(Collected data entries)

──────────────────────────────

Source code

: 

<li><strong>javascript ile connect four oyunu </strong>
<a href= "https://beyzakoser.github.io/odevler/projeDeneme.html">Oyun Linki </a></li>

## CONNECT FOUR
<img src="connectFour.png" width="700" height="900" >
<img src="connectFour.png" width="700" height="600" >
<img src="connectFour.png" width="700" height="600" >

──────────────────────────────

## [The task]
Leaving no line out, return the data above verbatim.

## [Result for this exercise]
Source code

: 

<li><strong>javascript ile connect four oyunu </strong>
<a href= "https://beyzakoser.github.io/odevler/projeDeneme.html">Oyun Linki </a></li>

## CONNECT FOUR
<img src="connectFour.png" width="700" height="900" >
<img src="connectFour.png" width="700" height="600" >
<img src="connectFour.png" width="700" height="600" >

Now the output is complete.